Top 7 free budget apps to help you manage your money

  • Mint – Mint has been around a long time and is one of the best budgeting apps you can get. It helps create a budget with several spending categories. Then it uses brightly colored graphics to warn the users when they are near the end of the budget in each. It is free and links to your accounts. What’s even better is that it gives you access to your credit score. You can download the app on iOS, Android, and Kindle.
  • BillGuard – The app keeps track of your spending by type, month and location. It links to your account and gives you free access to your credit score. You can upgrade for an annual fee of $83.88 and get credit monitoring and identity theft insurance. You can download the app on iOS and Android.
  • Dollarbird – The app allows you to divide your spending by category and also adds past and future income and expenses to a calendar. Thus, it calculates the impact on your balance. The disadvantage is that it doesn’t link to your bank account. You can download the app on iOS and Android.
  • Good budget – The app uses the envelope budgeting strategy. You can set a budget for each category and it will warn you when the money is about to run out. Then you simply stop spending from this category. It doesn’t link to your account and if you want to sync up to five devices, have access to unlimited categories and five-year history you will need to pay $45 a year. The app is available for iOS and Android.
  • Level Money – The app recreates the experience of actually opening your wallet. In order to determine how much you can spend per month, week or day, the app subtracts recurring expenses and savings from your income and then distributes the budget according to the period you have set. It links to your bank account and is completely free. The app is available for iOS and Android.
  • LearnVest – The app is quite useful as it categorizes transactions by expense type and helps set and track goals. You can also use it for net worth calculation as well. It links to your bank account and only for $19 per month you can partner up with a financial planner if you wish. The drawback is that it only operates on iOS.
  • Personal Capital – This app offers something more than the usual sophisticated budgeting tools. It can be used to track investments and helps to establish goals and models for retirement, college or other important life events. What’s more, since it links to your account, the app will send recommendations for investment opportunities to people with more than $25,000. The app is available for iOS and Android.

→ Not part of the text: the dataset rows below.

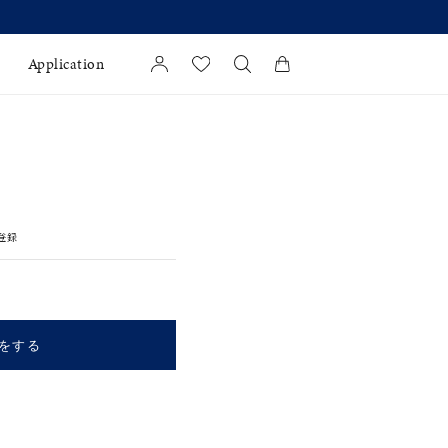
Application
カートに商品がありません。
l Jewelry
証
登録
ダルサービス
ダルリングの選び方
をする
キーワードで検索する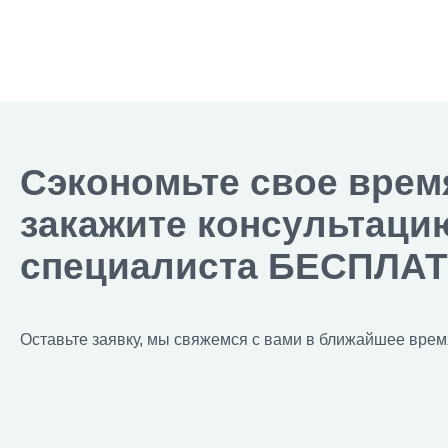
Сэкономьте свое врем
закажите консультаци
специалиста БЕСПЛА
Оставьте заявку, мы свяжемся с вами в ближайшее врем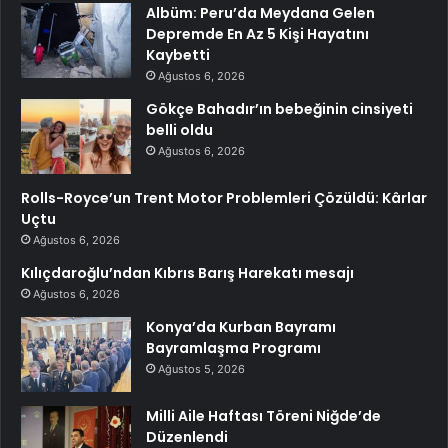
Albüm: Peru’da Meydana Gelen
Depremde En Az 5 Kişi Hayatını
Kaybetti
Ağustos 6, 2026
Gökçe Bahadır’ın bebeğinin cinsiyeti
belli oldu
Ağustos 6, 2026
Rolls-Royce’un Trent Motor Problemleri Çözüldü: Kârlar
Uçtu
Ağustos 6, 2026
Kılıçdaroğlu’ndan Kıbrıs Barış Harekatı mesajı
Ağustos 6, 2026
Konya’da Kurban Bayramı
Bayramlaşma Programı
Ağustos 5, 2026
Milli Aile Haftası Töreni Niğde’de
Düzenlendi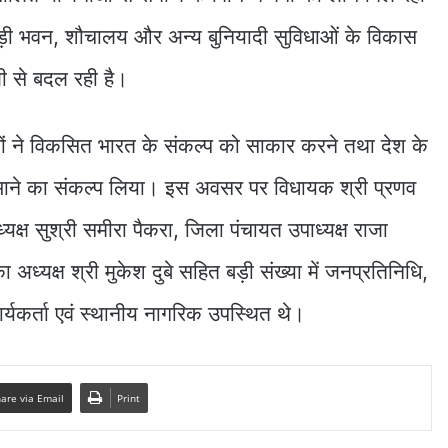
नबाड़ी भवन, शौचालय और अन्य बुनियादी सुविधाओं के विकास
ेजी से बदल रही है।
धजनों ने विकसित भारत के संकल्प को साकार करने तथा देश के
िभाने का संकल्प लिया। इस अवसर पर विधायक श्री प्रणव
क्ष सुश्री समीरा पैकरा, जिला पंचायत उपाध्यक्ष राजा
ा अध्यक्ष श्री मुकेश दुबे सहित बड़ी संख्या में जनप्रतिनिधि,
्यकर्ता एवं स्थानीय नागरिक उपस्थित थे।
are via Email
Print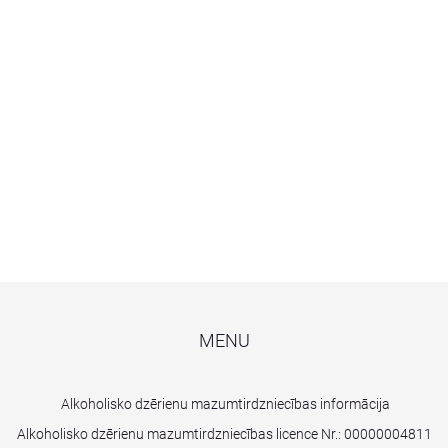
MENU
Alkoholisko dzērienu mazumtirdzniecības informācija
Alkoholisko dzērienu mazumtirdzniecības licence Nr.:
00000004811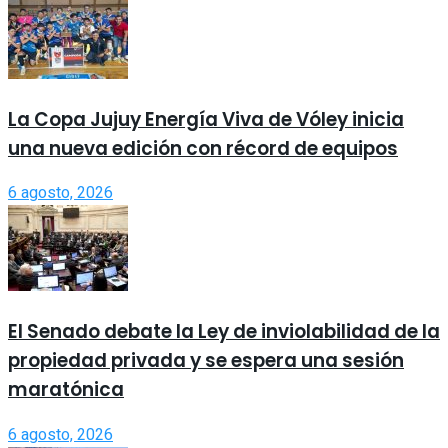
La Copa Jujuy Energía Viva de Vóley inicia
una nueva edición con récord de equipos
6 agosto, 2026
El Senado debate la Ley de inviolabilidad de la
propiedad privada y se espera una sesión
maratónica
6 agosto, 2026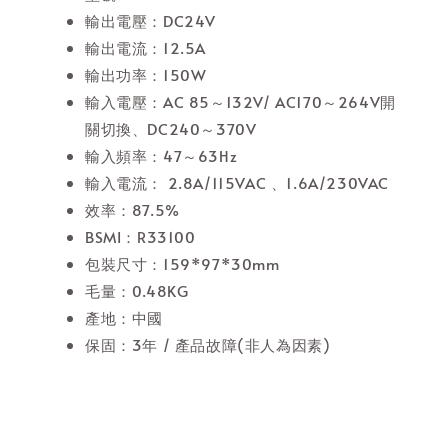
輸出電壓：DC24V
輸出電流：12.5A
輸出功率：150W
輸入電壓：AC 85～132V/ AC170～264V開
關切換、DC240～370V
輸入頻率：47～63Hz
輸入電流： 2.8A/115VAC 、1.6A/230VAC
效率：87.5%
BSMI：R33100
包裝尺寸：159*97*30mm
毛量：0.48KG
產地：中國
保固：3年 / 產品故障(非人為因素)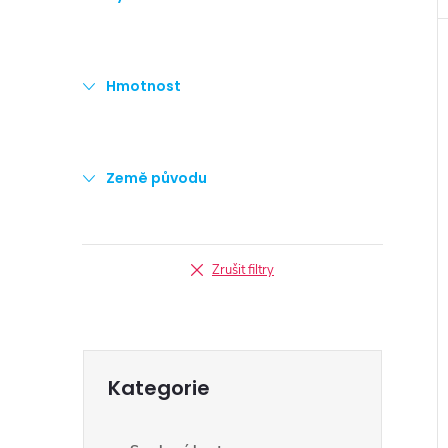
Hmotnost
Země původu
Zrušit filtry
Přeskočit
Kategorie
kategorie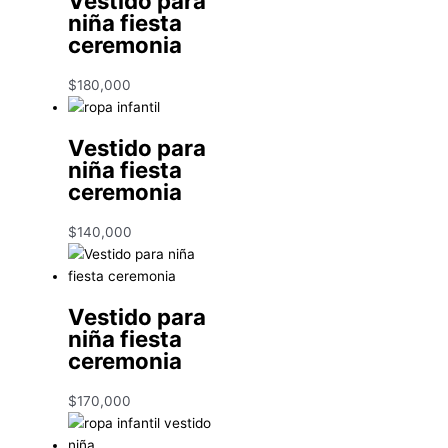
Vestido para
niña fiesta
ceremonia
$
180,000
Vestido para
niña fiesta
ceremonia
$
140,000
Vestido para
niña fiesta
ceremonia
$
170,000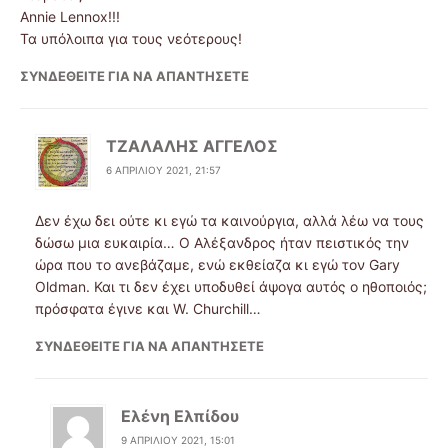
Annie Lennox!!!
Τα υπόλοιπα για τους νεότερους!
ΣΥΝΔΕΘΕΊΤΕ ΓΙΑ ΝΑ ΑΠΑΝΤΉΣΕΤΕ
ΤΖΑΛΑΛΗΣ ΑΓΓΕΛΟΣ
6 ΑΠΡΙΛΊΟΥ 2021, 21:57
Δεν έχω δει ούτε κι εγώ τα καινούργια, αλλά λέω να τους
δώσω μια ευκαιρία… Ο Αλέξανδρος ήταν πειστικός την
ώρα που το ανεβάζαμε, ενώ εκθείαζα κι εγώ τον Gary
Oldman. Και τι δεν έχει υποδυθεί άψογα αυτός ο ηθοποιός;
πρόσφατα έγινε και W. Churchill…
ΣΥΝΔΕΘΕΊΤΕ ΓΙΑ ΝΑ ΑΠΑΝΤΉΣΕΤΕ
Ελένη Ελπίδου
9 ΑΠΡΙΛΊΟΥ 2021, 15:01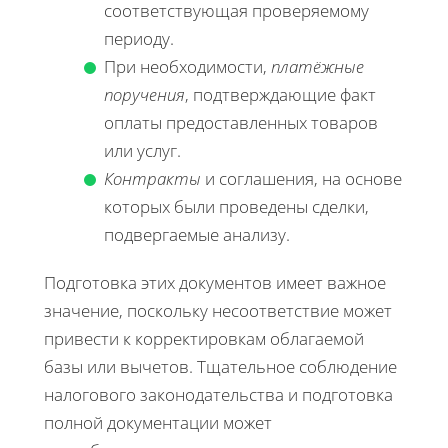
соответствующая проверяемому
периоду.
При необходимости,
платёжные
поручения
, подтверждающие факт
оплаты предоставленных товаров
или услуг.
Контракты
и соглашения, на основе
которых были проведены сделки,
подвергаемые анализу.
Подготовка этих документов имеет важное
значение, поскольку несоответствие может
привести к корректировкам облагаемой
базы или вычетов. Тщательное соблюдение
налогового законодательства и подготовка
полной документации может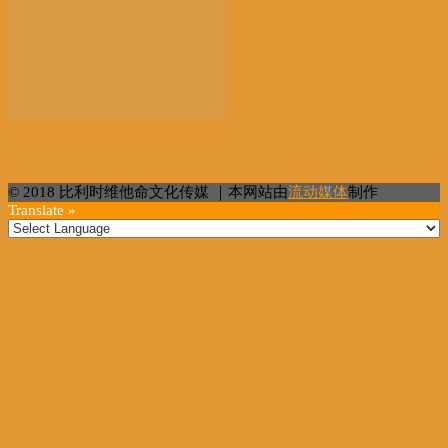
巴黎奥运会吸引约50亿人关注 多项数据创历史新高...
© 2018 比利时维他命文化传媒 ｜本网站由
流动媒体
制作
Translate »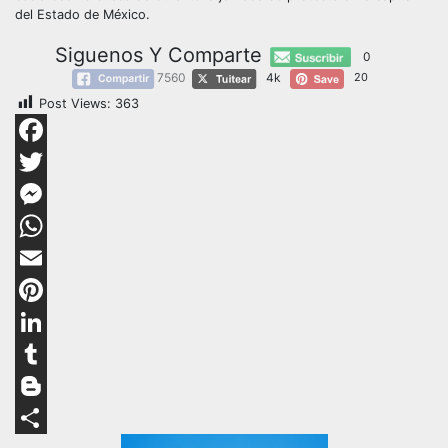
del Estado de México.
Siguenos Y Comparte
0
7560
4k
20
Post Views:
363
Facebook
Twitter
Messenger
WhatsApp
Email
Pinterest
LinkedIn
Tumblr
Blogger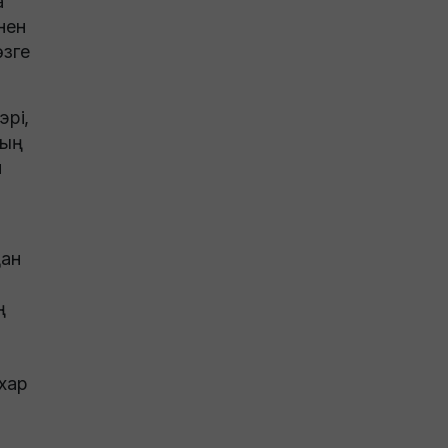
а
нен
өзге
эрі,
ың
н
дан
кхар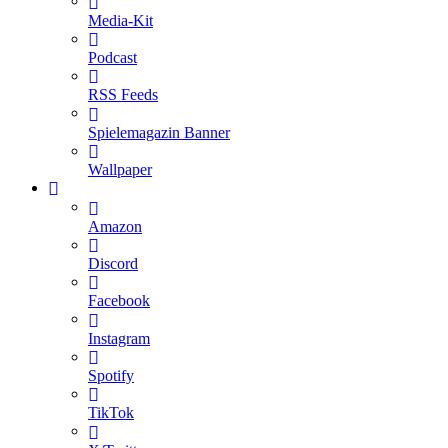
Media-Kit
Podcast
RSS Feeds
Spielemagazin Banner
Wallpaper
Amazon
Discord
Facebook
Instagram
Spotify
TikTok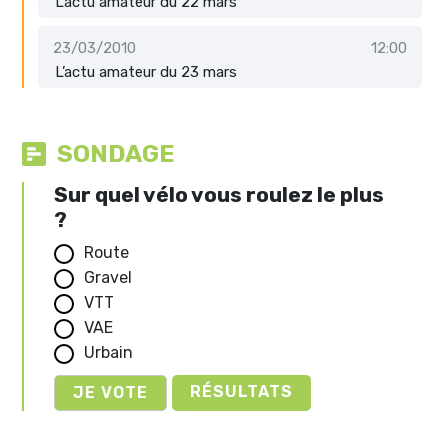
L’actu amateur du 22 mars
23/03/2010
12:00
L’actu amateur du 23 mars
SONDAGE
Sur quel vélo vous roulez le plus
?
Route
Gravel
VTT
VAE
Urbain
RÉSULTATS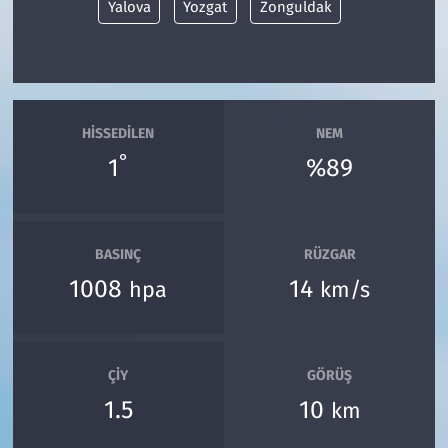
Yalova
Yozgat
Zonguldak
HISSEDILEN
NEM
°
1
%89
BASINÇ
RÜZGAR
1008
14
hpa
km/s
ÇIY
GÖRÜŞ
1.5
10
km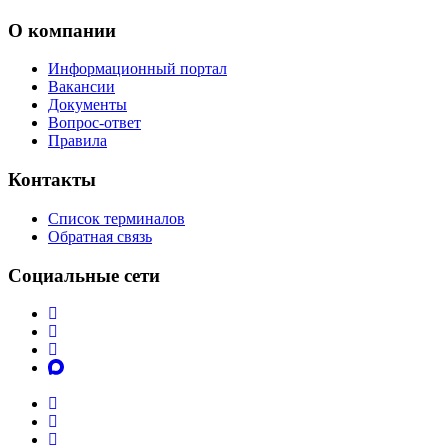
О компании
Информационный портал
Вакансии
Документы
Вопрос-ответ
Правила
Контакты
Список терминалов
Обратная связь
Социальные сети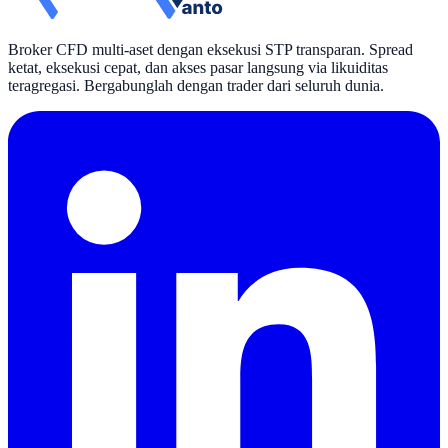
Broker CFD multi-aset dengan eksekusi STP transparan. Spread
ketat, eksekusi cepat, dan akses pasar langsung via likuiditas
teragregasi. Bergabunglah dengan trader dari seluruh dunia.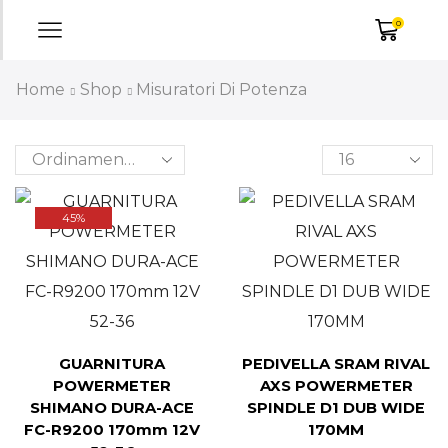
0
Home
Shop
Misuratori Di Potenza
45%
GUARNITURA
PEDIVELLA SRAM RIVAL
POWERMETER
AXS POWERMETER
SHIMANO DURA-ACE
SPINDLE D1 DUB WIDE
FC-R9200 170mm 12V
170MM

Bonus: You can also install an app that helps you with your saving, without any complications or sophisticated actions on your behalf. Acorns app offers to automate savings for you, thus modeling good financial behavior. You need to select a portfolio of low-cost exchange-traded funds (ETFs) and each time you make a payment with a card connected to the app it will round the amount up to the next highest dollar and automatically invest the difference. You can end up accumulating some nice savings over a year – just keep in mind that since it is invested in ETFs, the value of your savings will fluctuate with the market. The good news is that the service is free to college students and costs about $1 per month for the rest.

Download one of these great apps to optimize your budget and identify why and where you are losing money. Once you master your budgeting skills, you can move on to the next level and start actually making money.